ひたすら修練を積む若者を取り上げた結果、とみに注目を集めた。
ところがである。若者に眼をかけていた師匠は「テレビは魔物。居丈高な天狗にしてしまった」と悔やんだ。
取材によって“やる気を起こさせる”ことも少なくないが、このケースでは伸びるはずの若い芽を摘み取ってしまった。
花といえば美しい、食べ物なら美味しい、何の疑いもない褒めトーンの原稿がまかり通る。

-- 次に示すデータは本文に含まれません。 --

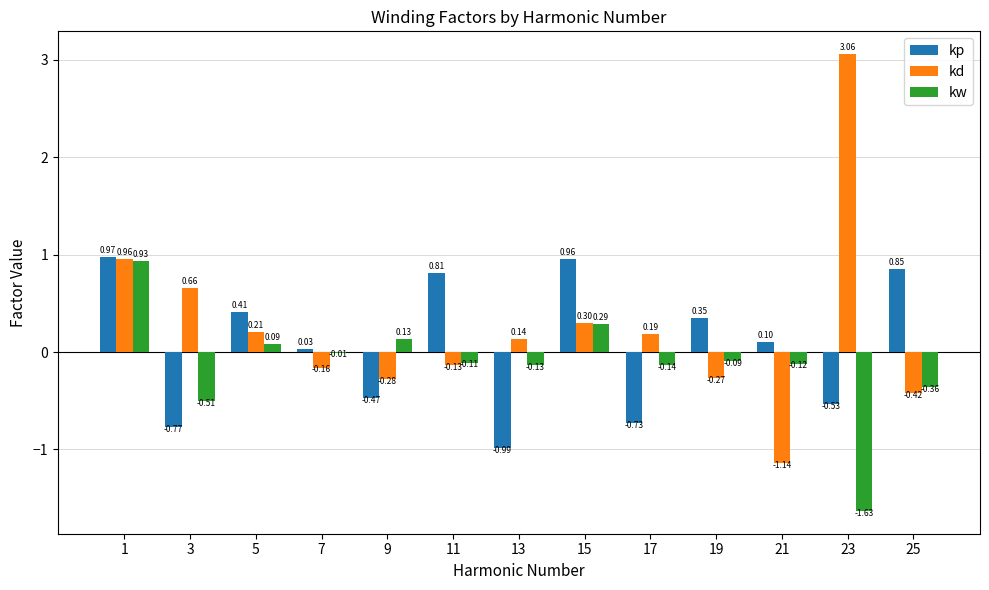

How many data points in kd are above 0?

7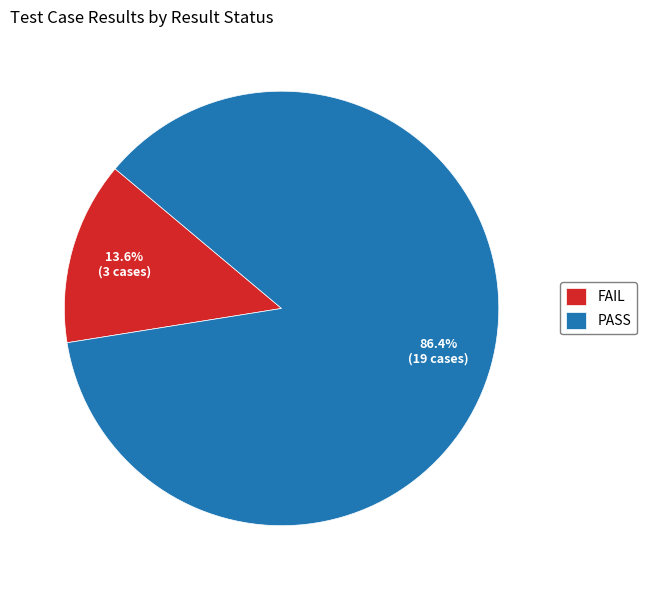

To the nearest percent, what is the average slice percentage?

50%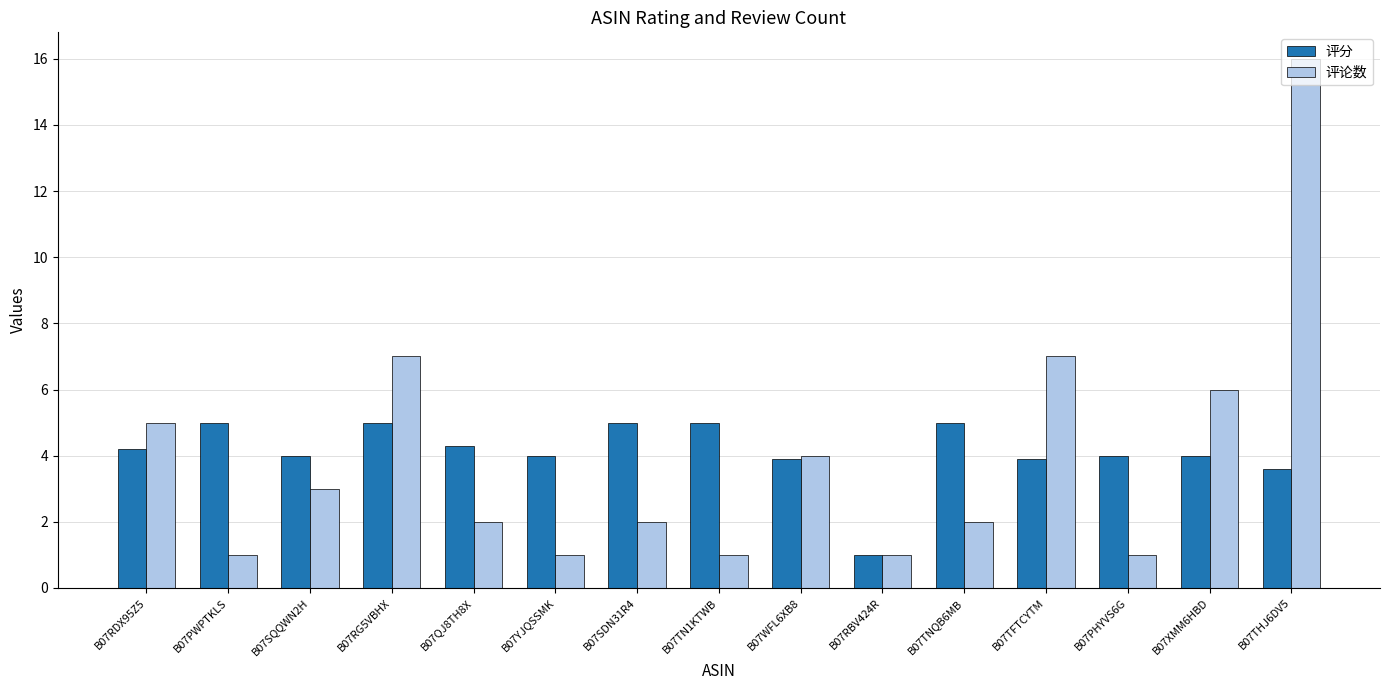

Which series changed the most between B07SDN31R4 and B07THJ6DV5?

评论数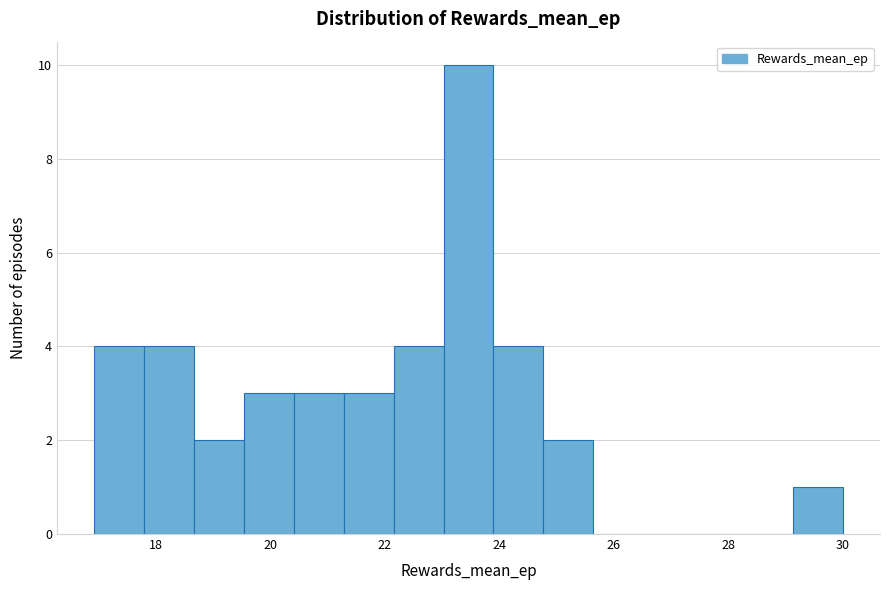

Which range on the x-axis has the tallest bar?

23.0 to 23.8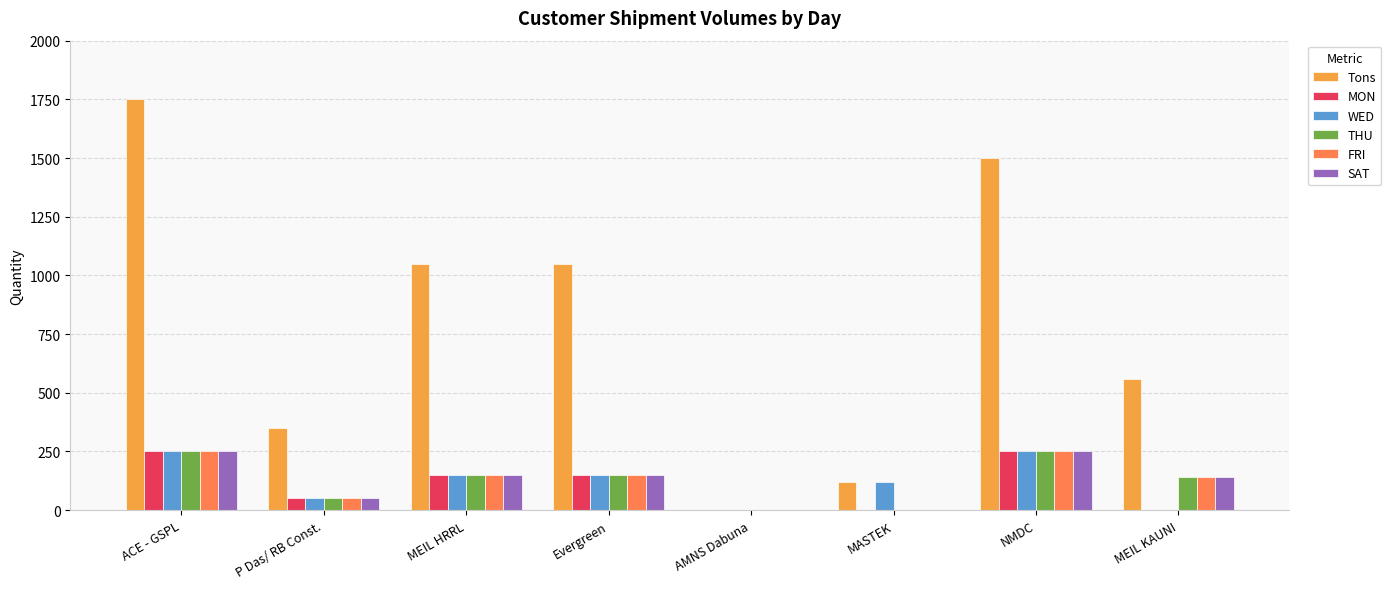

At which label does Tons reach its peak?

ACE - GSPL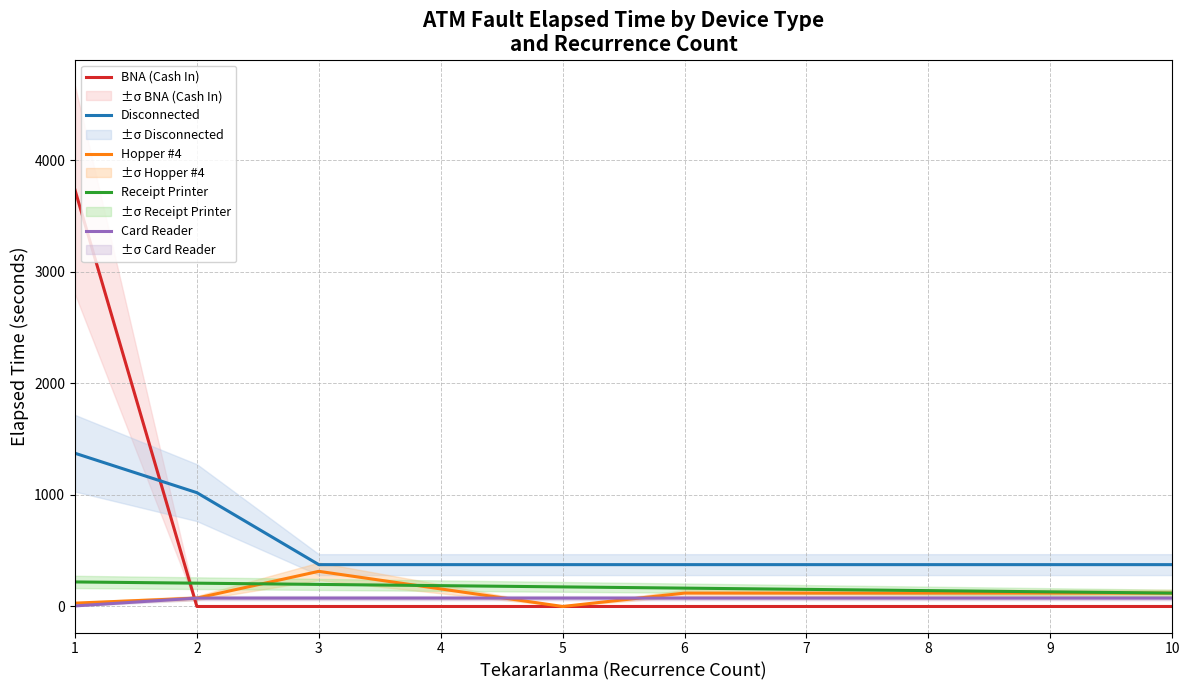

What is the average value of the BNA (Cash In) series?

373.3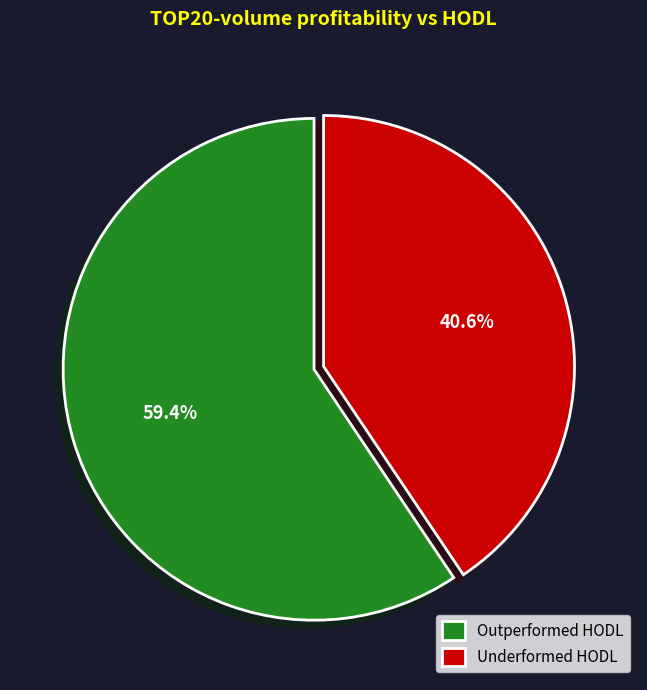

Between Underformed HODL and Outperformed HODL, which is larger?

Outperformed HODL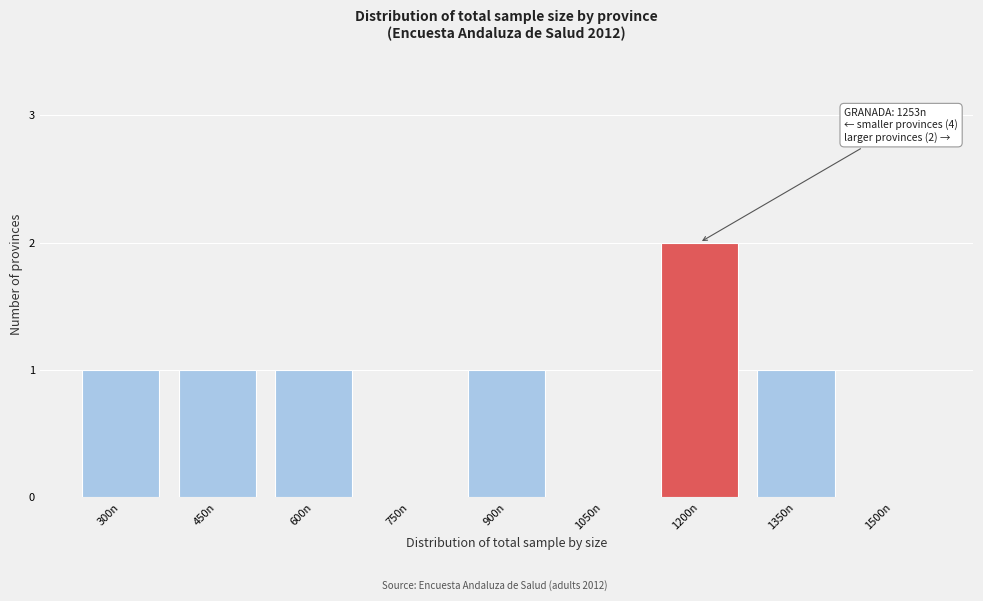

Reading left to right, what are all the values shown in this chart?

300n=1	450n=1	600n=1	750n=0	900n=1	1050n=0	1200n=2	1350n=1	1500n=0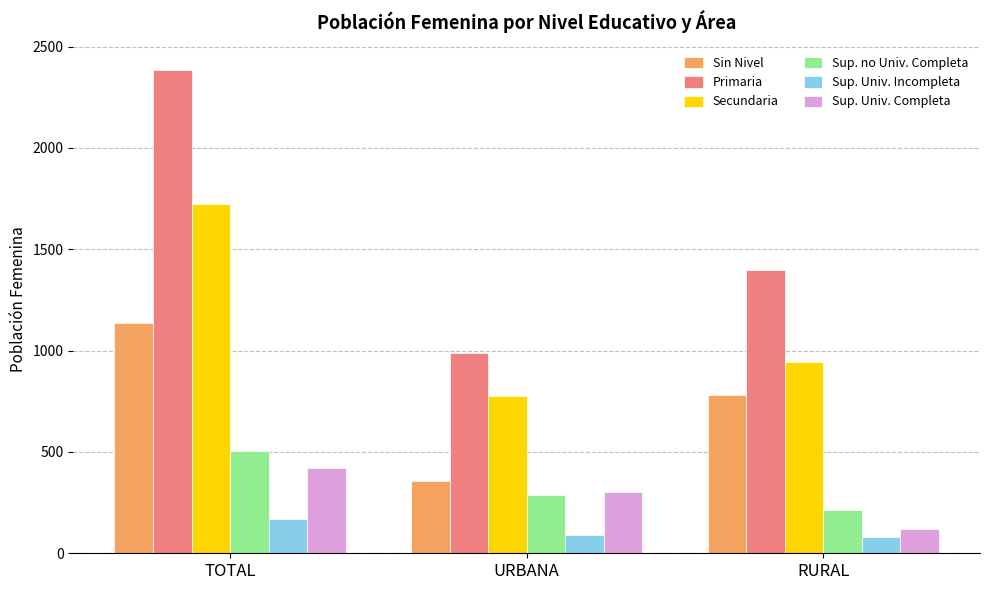

What is the difference between the highest and lowest values at RURAL?

1316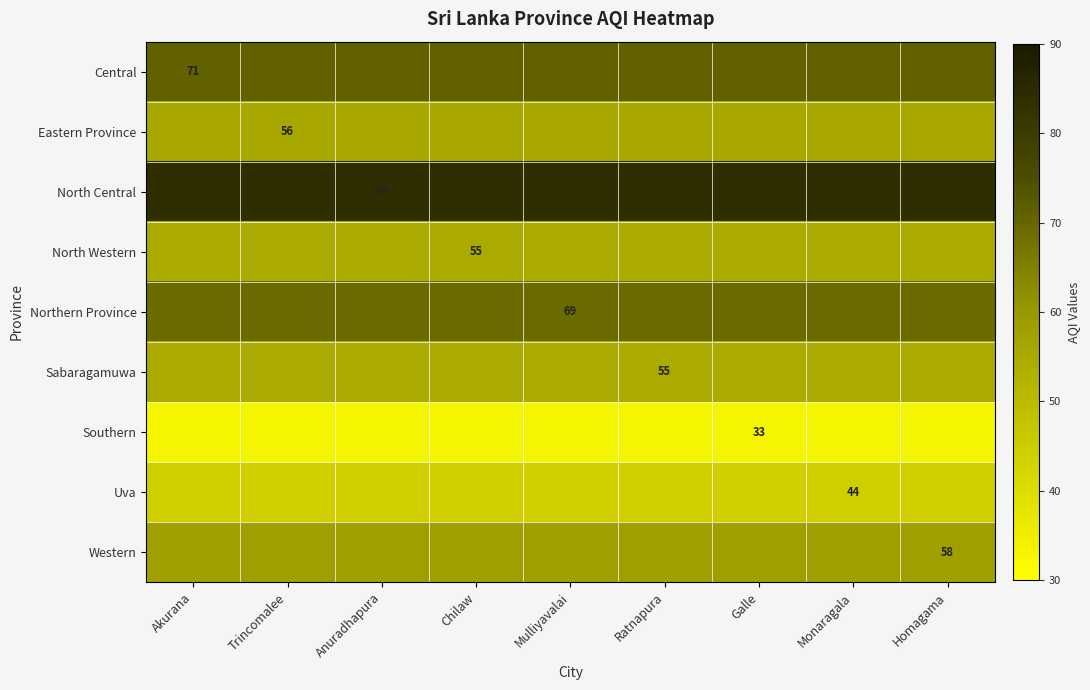

Is it true that Central equals 71 at Akurana?

True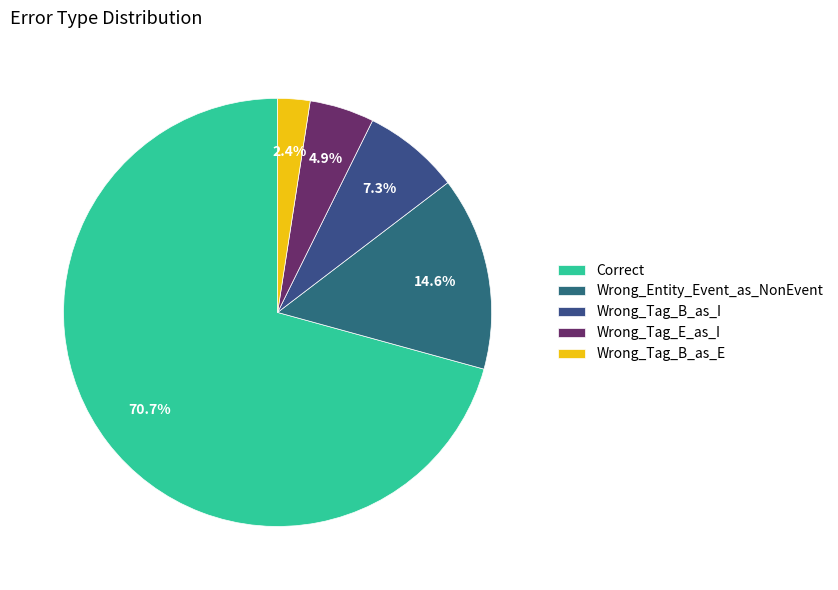

To the nearest percent, what is the difference between the Wrong_Tag_E_as_I and Correct slice percentages?

66%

“ひいきの引き倒し”は、思わぬところで墓穴を掘ることがある。
とりわけテレビというメディアは、取材者が思い描く以上に多大な影響力を持っている。
この時ばかりは“取材することの怖さ”を思い知らされた。
“無駄”の効用、分厚いシフトを!
日本のマスメディアは、国民の知る権利を守るため“実名報道”を堅持している。
しかし、人権やプライバシー意識の高まりを理由に「全国警察の半数で匿名発表」が行われているという。
新聞協会が2年前に発行した『実名と報道』に詳しく(ぜひ一読を)、「警察の隠された意図があるケースも少なくない」と指弾している。
と同時に、現場の記者に対し「発表だけに頼るな。自らの足で、頭で実名を割り出す。
そうした覚悟と努力がなければ壁は破れない」と呼びかけている。
“そうだ”と思わず相槌を打ったが、いまメディアがそういう建設的な方向に向いているかといえば、はなはだ疑問である。
メディア各社は効率化の方向に走っており、地方の要員を減らす傾向が続いている。
くどいようだが、警察などの情報操作に対峙(たいじ)するには、“夜回り”という地道で過酷な作業もさることながら、
“足で稼ぐ”取材を実践し地域の人たちと密着することが近道と考える。
無駄な面も多々あろうが、地域に目を向けたきめ細かい体制を構築しない限りメディア不信を払拭することはできないだろう。
巷間(こうかん)言われるメディアの閉塞状況を打ち破るためにも、取材体制の強化を急ぐ必要がある。